■ Data extract ■
——————

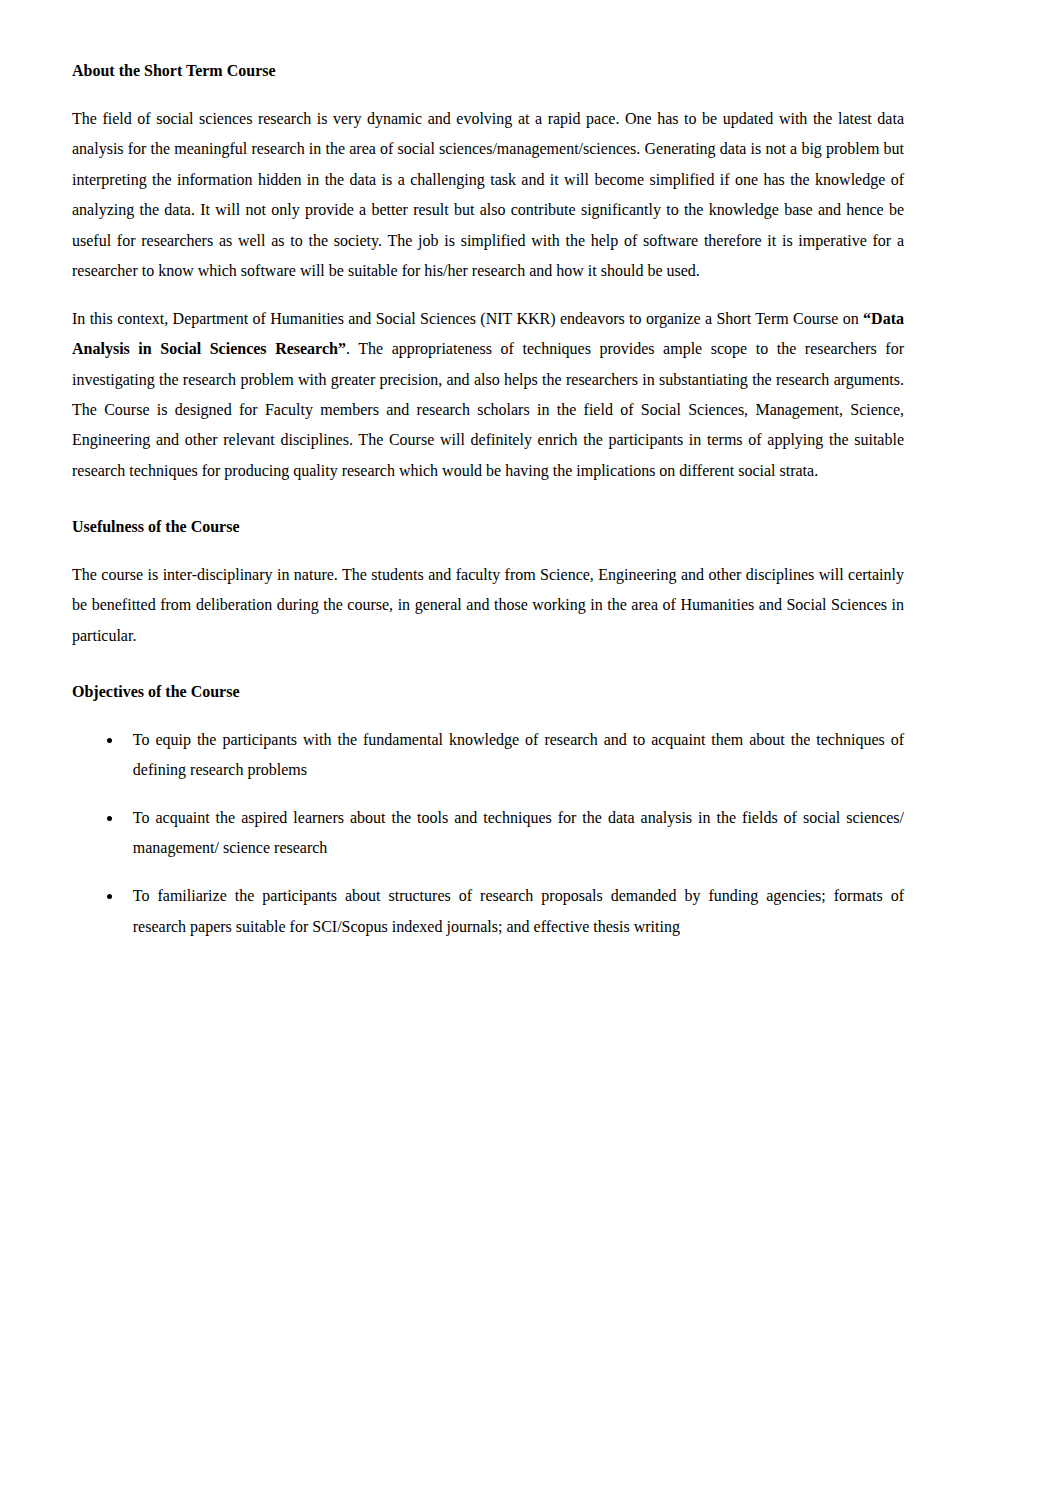About the Short Term Course
The field of social sciences research is very dynamic and evolving at a rapid pace. One has to be updated with the latest data analysis for the meaningful research in the area of social sciences/management/sciences. Generating data is not a big problem but interpreting the information hidden in the data is a challenging task and it will become simplified if one has the knowledge of analyzing the data. It will not only provide a better result but also contribute significantly to the knowledge base and hence be useful for researchers as well as to the society. The job is simplified with the help of software therefore it is imperative for a researcher to know which software will be suitable for his/her research and how it should be used.
In this context, Department of Humanities and Social Sciences (NIT KKR) endeavors to organize a Short Term Course on “Data Analysis in Social Sciences Research”. The appropriateness of techniques provides ample scope to the researchers for investigating the research problem with greater precision, and also helps the researchers in substantiating the research arguments. The Course is designed for Faculty members and research scholars in the field of Social Sciences, Management, Science, Engineering and other relevant disciplines. The Course will definitely enrich the participants in terms of applying the suitable research techniques for producing quality research which would be having the implications on different social strata.
Usefulness of the Course
The course is inter-disciplinary in nature. The students and faculty from Science, Engineering and other disciplines will certainly be benefitted from deliberation during the course, in general and those working in the area of Humanities and Social Sciences in particular.
Objectives of the Course
To equip the participants with the fundamental knowledge of research and to acquaint them about the techniques of defining research problems
To acquaint the aspired learners about the tools and techniques for the data analysis in the fields of social sciences/ management/ science research
To familiarize the participants about structures of research proposals demanded by funding agencies; formats of research papers suitable for SCI/Scopus indexed journals; and effective thesis writing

——————

■ Work request ■
Nothing but the pictures should be left out when the listing is repeated exactly.

■ Expected answer ■
About the Short Term Course
The field of social sciences research is very dynamic and evolving at a rapid pace. One has to be updated with the latest data analysis for the meaningful research in the area of social sciences/management/sciences. Generating data is not a big problem but interpreting the information hidden in the data is a challenging task and it will become simplified if one has the knowledge of analyzing the data. It will not only provide a better result but also contribute significantly to the knowledge base and hence be useful for researchers as well as to the society. The job is simplified with the help of software therefore it is imperative for a researcher to know which software will be suitable for his/her research and how it should be used.
In this context, Department of Humanities and Social Sciences (NIT KKR) endeavors to organize a Short Term Course on “Data Analysis in Social Sciences Research”. The appropriateness of techniques provides ample scope to the researchers for investigating the research problem with greater precision, and also helps the researchers in substantiating the research arguments. The Course is designed for Faculty members and research scholars in the field of Social Sciences, Management, Science, Engineering and other relevant disciplines. The Course will definitely enrich the participants in terms of applying the suitable research techniques for producing quality research which would be having the implications on different social strata.
Usefulness of the Course
The course is inter-disciplinary in nature. The students and faculty from Science, Engineering and other disciplines will certainly be benefitted from deliberation during the course, in general and those working in the area of Humanities and Social Sciences in particular.
Objectives of the Course
To equip the participants with the fundamental knowledge of research and to acquaint them about the techniques of defining research problems
To acquaint the aspired learners about the tools and techniques for the data analysis in the fields of social sciences/ management/ science research
To familiarize the participants about structures of research proposals demanded by funding agencies; formats of research papers suitable for SCI/Scopus indexed journals; and effective thesis writing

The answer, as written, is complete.